Dataset entries -
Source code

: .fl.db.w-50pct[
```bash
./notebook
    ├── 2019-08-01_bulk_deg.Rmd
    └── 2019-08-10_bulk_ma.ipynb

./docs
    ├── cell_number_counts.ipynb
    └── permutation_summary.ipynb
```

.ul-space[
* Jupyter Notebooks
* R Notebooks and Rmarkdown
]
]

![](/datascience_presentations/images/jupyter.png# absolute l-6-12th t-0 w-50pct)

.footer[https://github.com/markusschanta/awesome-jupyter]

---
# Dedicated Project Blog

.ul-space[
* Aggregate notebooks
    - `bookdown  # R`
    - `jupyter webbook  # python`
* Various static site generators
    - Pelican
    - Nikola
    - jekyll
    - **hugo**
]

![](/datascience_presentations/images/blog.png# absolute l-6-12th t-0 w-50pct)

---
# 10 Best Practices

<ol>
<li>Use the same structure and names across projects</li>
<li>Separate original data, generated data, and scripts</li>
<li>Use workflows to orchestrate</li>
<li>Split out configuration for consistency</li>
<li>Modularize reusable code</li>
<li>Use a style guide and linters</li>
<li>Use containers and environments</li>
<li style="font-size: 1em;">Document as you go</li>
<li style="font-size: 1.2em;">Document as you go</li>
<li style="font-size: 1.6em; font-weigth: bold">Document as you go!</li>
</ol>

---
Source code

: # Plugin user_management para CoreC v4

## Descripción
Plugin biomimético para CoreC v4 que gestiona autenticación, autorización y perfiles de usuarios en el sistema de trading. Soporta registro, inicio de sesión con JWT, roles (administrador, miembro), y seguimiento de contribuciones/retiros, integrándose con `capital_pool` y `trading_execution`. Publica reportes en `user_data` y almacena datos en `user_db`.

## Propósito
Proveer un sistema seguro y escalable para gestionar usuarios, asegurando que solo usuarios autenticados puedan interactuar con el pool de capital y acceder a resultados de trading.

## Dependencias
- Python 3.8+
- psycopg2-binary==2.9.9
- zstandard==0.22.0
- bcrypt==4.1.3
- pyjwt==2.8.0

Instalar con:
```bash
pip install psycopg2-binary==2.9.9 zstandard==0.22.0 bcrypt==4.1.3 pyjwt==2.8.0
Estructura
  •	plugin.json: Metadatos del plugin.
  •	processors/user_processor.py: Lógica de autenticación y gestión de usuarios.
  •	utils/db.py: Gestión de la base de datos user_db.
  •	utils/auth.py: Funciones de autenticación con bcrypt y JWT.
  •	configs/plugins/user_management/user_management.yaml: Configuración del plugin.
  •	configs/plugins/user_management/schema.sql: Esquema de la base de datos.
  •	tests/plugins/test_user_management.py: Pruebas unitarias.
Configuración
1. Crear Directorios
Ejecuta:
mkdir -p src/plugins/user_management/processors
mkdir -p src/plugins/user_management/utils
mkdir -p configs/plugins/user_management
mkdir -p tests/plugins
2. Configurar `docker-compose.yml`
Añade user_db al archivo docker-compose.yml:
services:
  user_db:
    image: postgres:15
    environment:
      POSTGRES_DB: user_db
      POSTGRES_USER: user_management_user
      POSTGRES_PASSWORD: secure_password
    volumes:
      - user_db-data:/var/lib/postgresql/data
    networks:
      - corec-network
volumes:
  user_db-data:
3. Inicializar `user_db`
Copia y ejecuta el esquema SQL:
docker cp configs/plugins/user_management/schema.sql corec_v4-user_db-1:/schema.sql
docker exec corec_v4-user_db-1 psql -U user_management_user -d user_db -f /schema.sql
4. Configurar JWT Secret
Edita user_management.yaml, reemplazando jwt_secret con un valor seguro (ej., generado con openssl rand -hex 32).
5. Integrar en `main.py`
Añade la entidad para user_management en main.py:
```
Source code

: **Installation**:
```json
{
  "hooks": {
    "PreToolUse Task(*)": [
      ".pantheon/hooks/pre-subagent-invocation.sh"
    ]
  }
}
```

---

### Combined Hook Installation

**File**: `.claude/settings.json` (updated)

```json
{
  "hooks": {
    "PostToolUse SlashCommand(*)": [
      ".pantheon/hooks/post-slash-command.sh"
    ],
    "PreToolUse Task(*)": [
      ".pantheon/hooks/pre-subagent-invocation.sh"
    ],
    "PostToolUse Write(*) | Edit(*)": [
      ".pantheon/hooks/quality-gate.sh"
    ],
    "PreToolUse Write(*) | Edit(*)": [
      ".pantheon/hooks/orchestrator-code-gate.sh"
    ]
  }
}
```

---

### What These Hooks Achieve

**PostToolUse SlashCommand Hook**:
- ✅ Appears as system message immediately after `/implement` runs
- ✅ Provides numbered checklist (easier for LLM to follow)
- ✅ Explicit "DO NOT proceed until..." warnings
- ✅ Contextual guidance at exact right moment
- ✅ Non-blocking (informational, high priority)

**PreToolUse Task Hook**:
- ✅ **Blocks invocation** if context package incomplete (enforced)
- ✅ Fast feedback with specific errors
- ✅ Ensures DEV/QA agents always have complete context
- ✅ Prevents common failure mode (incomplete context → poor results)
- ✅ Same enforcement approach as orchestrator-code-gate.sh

EXERCISE AIM - With "yaml" as the search string, filter the records and return each line that has it.

TASK RESPONSE -
  •	configs/plugins/user_management/user_management.yaml: Configuración del plugin.
Edita user_management.yaml, reemplazando jwt_secret con un valor seguro (ej., generado con openssl rand -hex 32).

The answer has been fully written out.